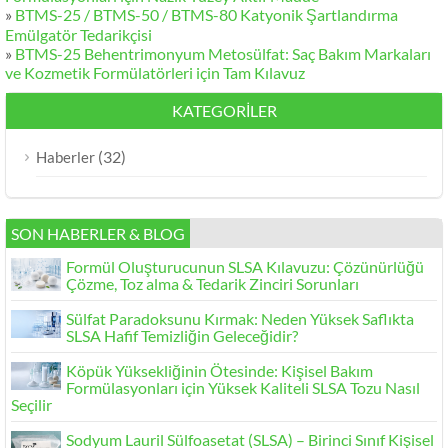
»
BTMS-25 / BTMS-50 / BTMS-80 Katyonik Şartlandırma
Emülgatör Tedarikçisi
»
BTMS-25 Behentrimonyum Metosülfat: Saç Bakım Markaları
ve Kozmetik Formülatörleri için Tam Kılavuz
KATEGORILER
(32)
Haberler
SON HABERLER & BLOG
Formül Oluşturucunun SLSA Kılavuzu: Çözünürlüğü
Çözme, Toz alma & Tedarik Zinciri Sorunları
Sülfat Paradoksunu Kırmak: Neden Yüksek Saflıkta
SLSA Hafif Temizliğin Geleceğidir?
Köpük Yüksekliğinin Ötesinde: Kişisel Bakım
Formülasyonları için Yüksek Kaliteli SLSA Tozu Nasıl
Seçilir
Sodyum Lauril Sülfoasetat (SLSA) – Birinci Sınıf Kişisel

══════

Please update the data above by replacing "Tedarikçisi" with "Üreticisi" and keeping everything else the same. Leave the pictures out of your answer.

»
BTMS-25 / BTMS-50 / BTMS-80 Katyonik Şartlandırma
Emülgatör Üreticisi
»
BTMS-25 Behentrimonyum Metosülfat: Saç Bakım Markaları
ve Kozmetik Formülatörleri için Tam Kılavuz
KATEGORILER
(32)
Haberler
SON HABERLER & BLOG
Formül Oluşturucunun SLSA Kılavuzu: Çözünürlüğü
Çözme, Toz alma & Tedarik Zinciri Sorunları
Sülfat Paradoksunu Kırmak: Neden Yüksek Saflıkta
SLSA Hafif Temizliğin Geleceğidir?
Köpük Yüksekliğinin Ötesinde: Kişisel Bakım
Formülasyonları için Yüksek Kaliteli SLSA Tozu Nasıl
Seçilir
Sodyum Lauril Sülfoasetat (SLSA) – Birinci Sınıf Kişisel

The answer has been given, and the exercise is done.